Household radon is the second-leading cause of lung cancer in the U.S., but the hazards of this dangerous gas are still relatively unknown to many Georgia families.
That’s why the University of Georgia Radon Education Program asks students to share the program’s message: Radon testing is easy and could save someone’s life.
Radon is a gas released by the natural decay of uranium deposits contained in Georgia’s granite bedrock. The gas seeps up through foundations and accumulates in homes. Radon can be a problem throughout the state, but residents typically see higher levels in the upper third of Georgia due to the soil conditions and granite bedrock.
The good news is that radon problems can be fixed, and testing for radon couldn’t be easier. Test kits are available statewide at some UGA Cooperative Extension offices or online at www.ugaradon.org.
The key is to raise Georgians’ awareness of this potential hazard in their homes, said Pamela Turner, a healthy-housing specialist for UGA Extension and associate professor in the UGA College of Family and Consumer Sciences (FACS).
“Radon is just not on enough people’s radars,” Turner said. “Working with students, we hope to raise their awareness, and maybe they’ll carry the message home with them to their parents. Testing for radon is easy but it’s a matter of getting people to take that first step.”
To help get the word out, the UGA Radon Education Program asks 9- to 14-year-old students across the state each year to design a poster to help alert the general public about the dangers of radon and steps they can take to keep their families safe.
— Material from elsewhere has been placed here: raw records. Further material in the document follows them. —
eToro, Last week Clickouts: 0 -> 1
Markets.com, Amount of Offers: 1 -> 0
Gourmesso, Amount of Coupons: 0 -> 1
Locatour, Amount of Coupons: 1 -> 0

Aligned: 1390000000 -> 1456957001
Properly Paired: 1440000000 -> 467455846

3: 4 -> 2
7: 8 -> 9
The top three winners receive prizes, and they’re entered into the national contest. Their art may be used in future public awareness campaigns.
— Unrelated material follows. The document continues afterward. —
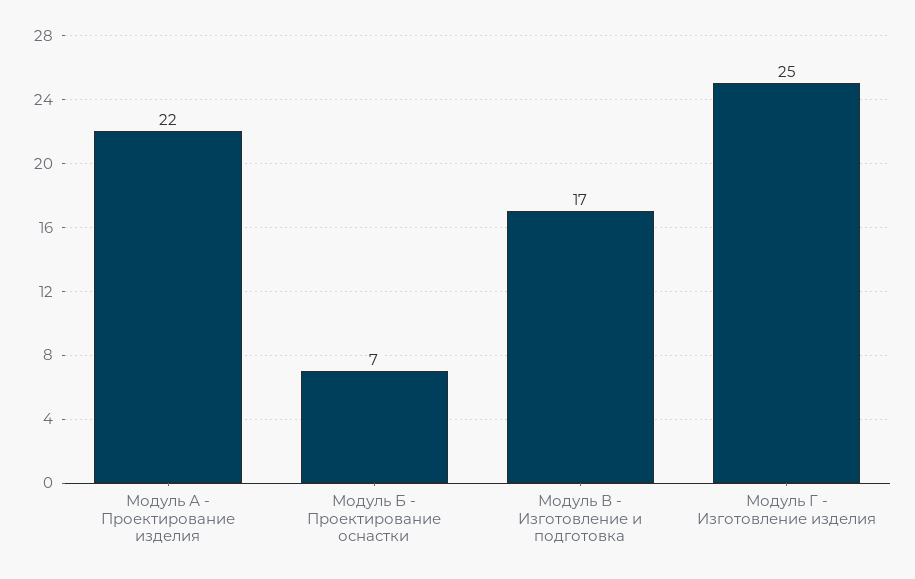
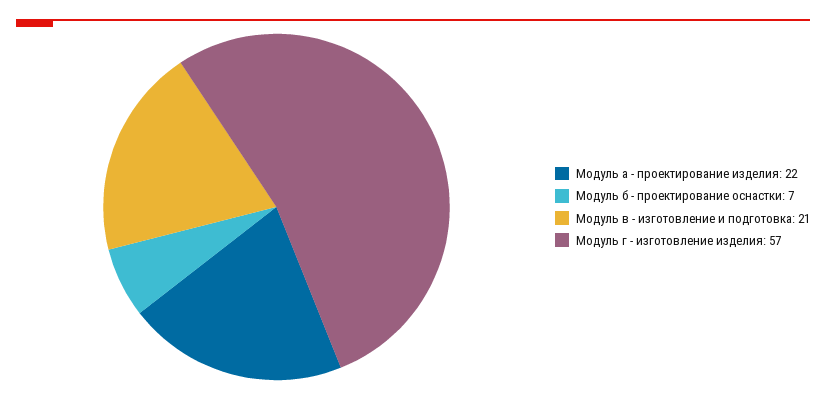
Модуль В - Изготовление и подготовка: 17 -> 21
Модуль Г - Изготовление изделия: 25 -> 57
During the 2017-18 school year, nearly 200 students submitted posters. Charlotte Moser, a seventh-grade student at Clarke Middle School in Athens, Georgia, won first prize for her horror-movie-inspired poster of a radon cloud enveloping a castle.
Exact dates for the 2018-19 school year contest, submission forms and instructions will be sent out in August. The deadline for entries is Oct. 5, 2018.
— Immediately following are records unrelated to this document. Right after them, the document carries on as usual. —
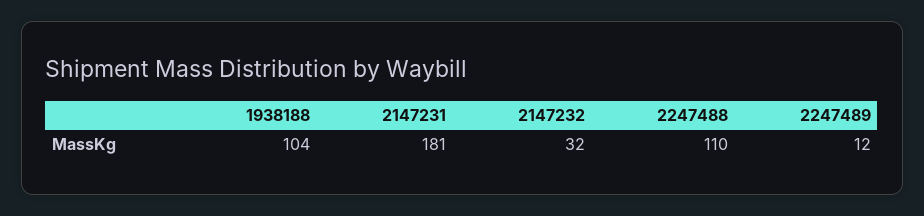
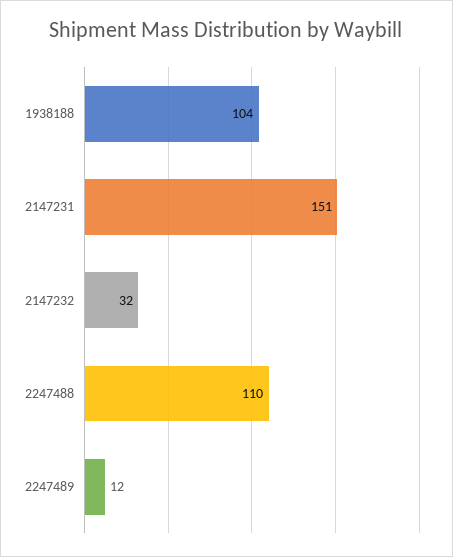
2147231: 181 -> 151

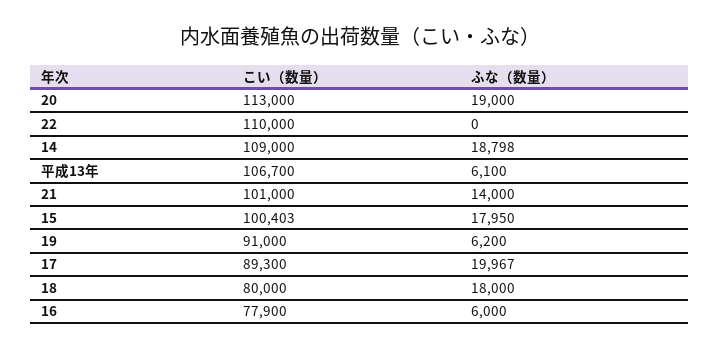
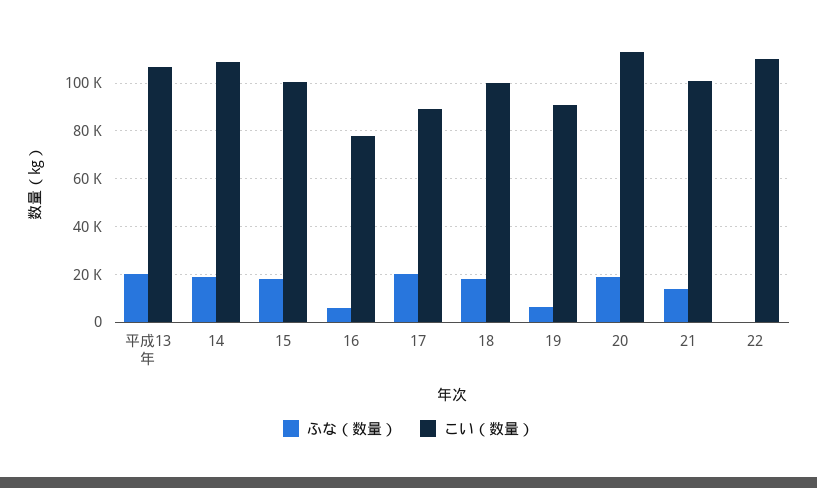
ふな（数量）, 平成13年: 6100 -> 20000
こい（数量）, 18: 80000 -> 100000

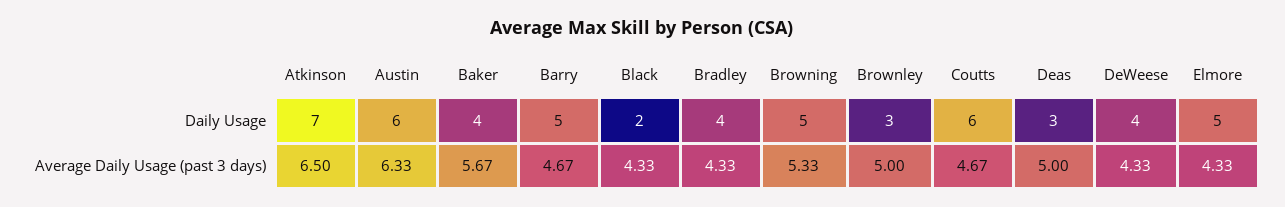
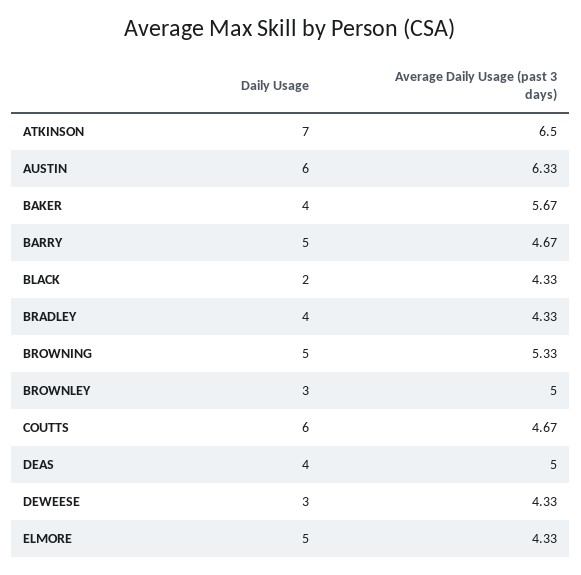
Deas, Daily Usage: 3 -> 4
DeWeese, Daily Usage: 4 -> 3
Students should first research the dangers of radon on the FACS website at www.ugaradon.org. They can then create a poster on one of five themes:
- What is radon?
- Where does radon come from?
- How does radon get into homes?
- Radon can cause lung cancer.
- Test your home for radon.
State winners will be notified in November, and national winners will be notified by December. Winners will be honored in January 2019 during National Radon Action Month.